Here's what I shared in Involuntary Joy:

Carvers Restaurant had been our Camelot, the magical location of our first meeting and subsequent courtship...No matter how many dined in the restaurant's Chalet Room those glorious evenings, I could always count on one pair of eyes to lock on mine across a finely laden sea of glassware and candlelight...At Carver's I had never seen pain in Mark's eyes. But sitting in the exam room room where we learned of our miscarriage, I could see his pain - feel it even. Had it been possible, I'd have transported us back to the place where our dreams had essentially begun-back to a time when he was the tenor with a huge smile, and I was the flirtatious alto who always managed to be near him ...

I sense that Pam is experiencing a flood that feels overwhelming - things caused by drenching emotional rain that shows no sign of stopping. But those like Pam (and Mark and me) who have stood in such a rain know that it eventually does stop, even if we can't anticipate when or how.

We also know that when it stops, we will find ourselves standing with our shoulders back again, with smiles feeling easy again, and words coming out softer and measured again. And, we won't need to cry tears of release just to breathe deeply anymore.

Essentially, we will find that we have made it through the rain, and - as Barry Manilow helped us recognize - we may even feel respected by the others who have been rained on too and have also made it through.

This is for you, dear Pam. I respect you. I believe in you. I am with you. I hope this bit of nostalgia therapy will help you ride out this storm.

Love, Joy

13 comments:

CathyO said...

The writing here is lovely, Joy. Very lyrical and fitting for such a topic.

I find it interesting that being nostalgic helps you. It's still too painful for me to go back to those years..I shut those thoughts down and force myself to look forward. You are very strong to be able to do so. Thanks for some kind words about struggle.

Joy said...

Cathy - For me, it's a touchstone that reminds me of what it feels like to not worry about the future - before an inexplicable future finds you. I cannot imagine how it must be for you.

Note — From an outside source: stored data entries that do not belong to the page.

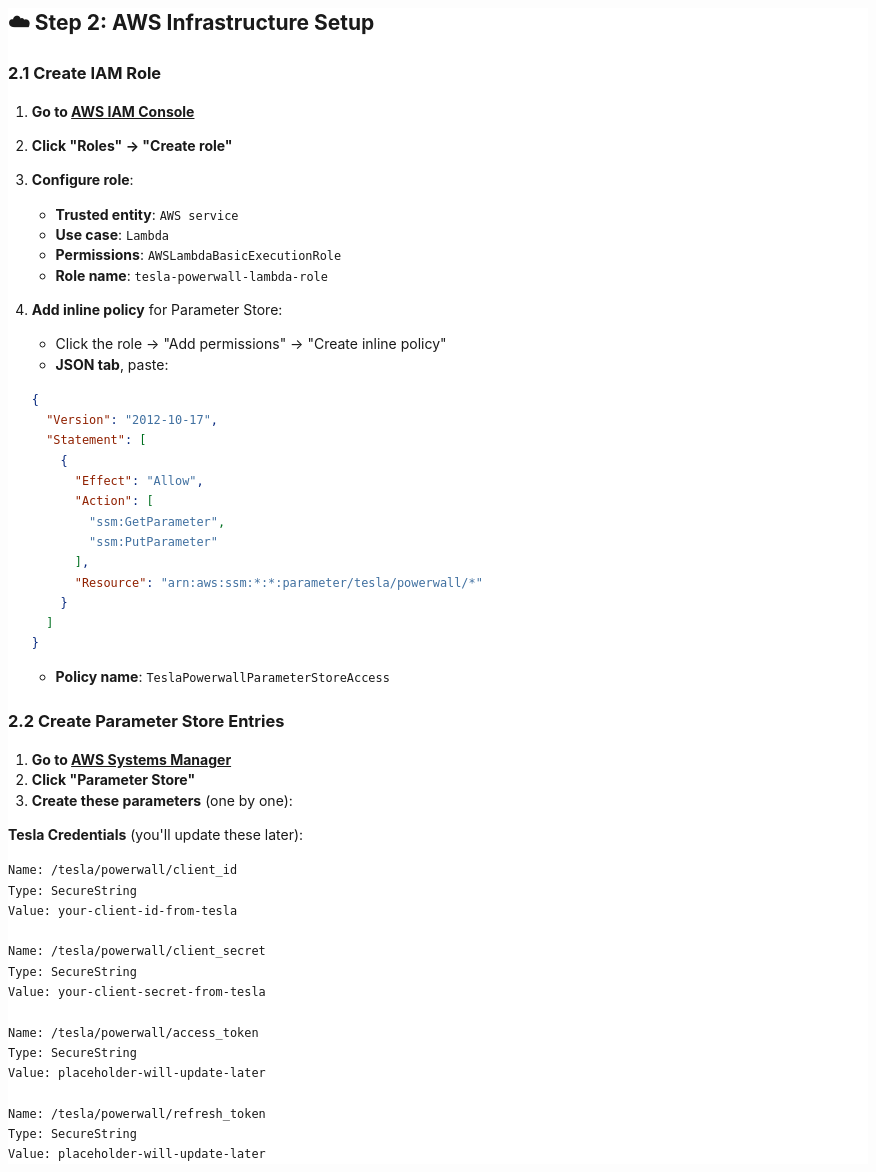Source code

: ## ☁️ **Step 2: AWS Infrastructure Setup**

### 2.1 Create IAM Role

1. **Go to [AWS IAM Console](https://console.aws.amazon.com/iam/)**
2. **Click "Roles" → "Create role"**
3. **Configure role**:
   - **Trusted entity**: `AWS service`
   - **Use case**: `Lambda`
   - **Permissions**: `AWSLambdaBasicExecutionRole`
   - **Role name**: `tesla-powerwall-lambda-role`

4. **Add inline policy** for Parameter Store:
   - Click the role → "Add permissions" → "Create inline policy"
   - **JSON tab**, paste:
   ```json
   {
     "Version": "2012-10-17",
     "Statement": [
       {
         "Effect": "Allow",
         "Action": [
           "ssm:GetParameter",
           "ssm:PutParameter"
         ],
         "Resource": "arn:aws:ssm:*:*:parameter/tesla/powerwall/*"
       }
     ]
   }
   ```
   - **Policy name**: `TeslaPowerwallParameterStoreAccess`

### 2.2 Create Parameter Store Entries

1. **Go to [AWS Systems Manager](https://console.aws.amazon.com/systems-manager/)**
2. **Click "Parameter Store"**
3. **Create these parameters** (one by one):

**Tesla Credentials** (you'll update these later):
```
Name: /tesla/powerwall/client_id
Type: SecureString  
Value: your-client-id-from-tesla

Name: /tesla/powerwall/client_secret
Type: SecureString
Value: your-client-secret-from-tesla

Name: /tesla/powerwall/access_token
Type: SecureString
Value: placeholder-will-update-later

Name: /tesla/powerwall/refresh_token  
Type: SecureString
Value: placeholder-will-update-later
```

Do you hope to be able to go back and visit the "blissful before" sometime? Without a painful pit stop? If so, I pray that you'll be able to make that journey soon, and then return today with your hope restored.

pamela said...

My Dear Joy,

I am so honored and touched that I just can't tell you what is truly on my heart. You are very perceptive to know and sense what has been laying heavy on my heart these past few days. You have become a dear and trusted friend and I am so blessed. I miss these days at Carvers, little did I know how many times I would look back and reflect. For just a moment I wish we could go back to a time where my passion of music was fulfilled and overflowing. My love and blessings to you and yours, always!

Kati Potratz said...

Thanks for the paragraph that begins with "When you live with chronic health issues...". Yep.

Joy said...

Kati-

I actually was reflecting on our recent message exchanges when I wrote that ... cool to see how you found it! I hope your days are going well.

Joy said...

...and my friend, KaKi ... You out there, KaKi? ;-)

Craig B said...

Joy, I am not supposed to be bawling before 9am on a Saturday. Thank you for all you do and are. You so often make such impacts on others and you don't have any idea. It was do good to hear "my singers" and be able to pick everyone's voices out. Thanks Kiddo!

Todd said...

Joy your words are such a treasure and a gift to us. I enjoy reading your blog. Have a peace-filled day!

Joy said...

Craig and Todd - How very kind of you. Thanks for taking the time to comment and let me know. Peace to you in return.

CathyO said...

"an inexplicable future finds you." You are a gifted writer.

Joy said...

I am inspired by those who inspire me. Your life wrote those words. ;-)
Have a great day ...

KaKi said...

Yep, I am here. On a day where I have once again been reminded that I can't do as much as I used to. A day that could really get me down. But your words may have turned the tide, maybe I won't be swallowed now, but just knocked around a bit as the waves will do. Thank you. You know, I used to love that song, but never truly understood its meaning until now. Thanks!!

Joy said...

Ride the waves, KaKi ... ride the waves!